What to produce: Rewrite the rows below, changing "Thassos" to "Thasos" wherever it appears and leaving everything else unchanged.

(Rows from a data collection)
———

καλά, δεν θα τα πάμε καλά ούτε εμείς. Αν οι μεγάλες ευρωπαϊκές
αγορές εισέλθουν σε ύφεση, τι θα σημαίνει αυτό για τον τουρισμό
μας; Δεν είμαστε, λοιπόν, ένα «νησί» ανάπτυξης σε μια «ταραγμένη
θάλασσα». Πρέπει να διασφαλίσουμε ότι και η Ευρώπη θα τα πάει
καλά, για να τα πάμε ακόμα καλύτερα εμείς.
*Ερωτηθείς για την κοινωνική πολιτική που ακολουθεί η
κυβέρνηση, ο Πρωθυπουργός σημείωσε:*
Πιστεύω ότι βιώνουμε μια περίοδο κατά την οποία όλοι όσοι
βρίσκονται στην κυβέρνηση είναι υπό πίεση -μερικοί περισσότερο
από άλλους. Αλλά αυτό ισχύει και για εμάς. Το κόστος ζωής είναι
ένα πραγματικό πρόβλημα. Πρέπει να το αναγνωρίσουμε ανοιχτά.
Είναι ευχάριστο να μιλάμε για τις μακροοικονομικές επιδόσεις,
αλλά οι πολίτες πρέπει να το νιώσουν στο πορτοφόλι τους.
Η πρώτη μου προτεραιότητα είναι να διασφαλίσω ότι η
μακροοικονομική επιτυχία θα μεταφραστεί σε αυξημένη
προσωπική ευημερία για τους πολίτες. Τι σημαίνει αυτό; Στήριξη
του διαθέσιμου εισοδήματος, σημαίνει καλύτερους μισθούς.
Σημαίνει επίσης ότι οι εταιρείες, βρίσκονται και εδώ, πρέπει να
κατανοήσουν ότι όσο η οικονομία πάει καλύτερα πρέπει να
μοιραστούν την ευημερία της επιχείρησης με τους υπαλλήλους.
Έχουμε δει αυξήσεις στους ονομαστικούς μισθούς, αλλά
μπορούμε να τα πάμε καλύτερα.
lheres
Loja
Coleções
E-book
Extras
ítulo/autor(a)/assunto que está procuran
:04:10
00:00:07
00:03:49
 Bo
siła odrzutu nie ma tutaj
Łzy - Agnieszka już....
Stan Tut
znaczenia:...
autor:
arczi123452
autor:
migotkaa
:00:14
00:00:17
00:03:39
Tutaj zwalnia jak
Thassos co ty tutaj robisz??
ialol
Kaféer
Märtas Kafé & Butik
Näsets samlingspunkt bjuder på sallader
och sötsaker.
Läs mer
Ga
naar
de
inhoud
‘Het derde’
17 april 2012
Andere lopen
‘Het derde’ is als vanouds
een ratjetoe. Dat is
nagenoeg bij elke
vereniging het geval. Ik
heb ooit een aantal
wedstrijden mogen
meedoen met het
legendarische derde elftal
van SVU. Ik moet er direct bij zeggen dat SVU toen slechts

———

Exercise solution:
καλά, δεν θα τα πάμε καλά ούτε εμείς. Αν οι μεγάλες ευρωπαϊκές
αγορές εισέλθουν σε ύφεση, τι θα σημαίνει αυτό για τον τουρισμό
μας; Δεν είμαστε, λοιπόν, ένα «νησί» ανάπτυξης σε μια «ταραγμένη
θάλασσα». Πρέπει να διασφαλίσουμε ότι και η Ευρώπη θα τα πάει
καλά, για να τα πάμε ακόμα καλύτερα εμείς.
*Ερωτηθείς για την κοινωνική πολιτική που ακολουθεί η
κυβέρνηση, ο Πρωθυπουργός σημείωσε:*
Πιστεύω ότι βιώνουμε μια περίοδο κατά την οποία όλοι όσοι
βρίσκονται στην κυβέρνηση είναι υπό πίεση -μερικοί περισσότερο
από άλλους. Αλλά αυτό ισχύει και για εμάς. Το κόστος ζωής είναι
ένα πραγματικό πρόβλημα. Πρέπει να το αναγνωρίσουμε ανοιχτά.
Είναι ευχάριστο να μιλάμε για τις μακροοικονομικές επιδόσεις,
αλλά οι πολίτες πρέπει να το νιώσουν στο πορτοφόλι τους.
Η πρώτη μου προτεραιότητα είναι να διασφαλίσω ότι η
μακροοικονομική επιτυχία θα μεταφραστεί σε αυξημένη
προσωπική ευημερία για τους πολίτες. Τι σημαίνει αυτό; Στήριξη
του διαθέσιμου εισοδήματος, σημαίνει καλύτερους μισθούς.
Σημαίνει επίσης ότι οι εταιρείες, βρίσκονται και εδώ, πρέπει να
κατανοήσουν ότι όσο η οικονομία πάει καλύτερα πρέπει να
μοιραστούν την ευημερία της επιχείρησης με τους υπαλλήλους.
Έχουμε δει αυξήσεις στους ονομαστικούς μισθούς, αλλά
μπορούμε να τα πάμε καλύτερα.
lheres
Loja
Coleções
E-book
Extras
ítulo/autor(a)/assunto que está procuran
:04:10
00:00:07
00:03:49
 Bo
siła odrzutu nie ma tutaj
Łzy - Agnieszka już....
Stan Tut
znaczenia:...
autor:
arczi123452
autor:
migotkaa
:00:14
00:00:17
00:03:39
Tutaj zwalnia jak
Thasos co ty tutaj robisz??
ialol
Kaféer
Märtas Kafé & Butik
Näsets samlingspunkt bjuder på sallader
och sötsaker.
Läs mer
Ga
naar
de
inhoud
‘Het derde’
17 april 2012
Andere lopen
‘Het derde’ is als vanouds
een ratjetoe. Dat is
nagenoeg bij elke
vereniging het geval. Ik
heb ooit een aantal
wedstrijden mogen
meedoen met het
legendarische derde elftal
van SVU. Ik moet er direct bij zeggen dat SVU toen slechts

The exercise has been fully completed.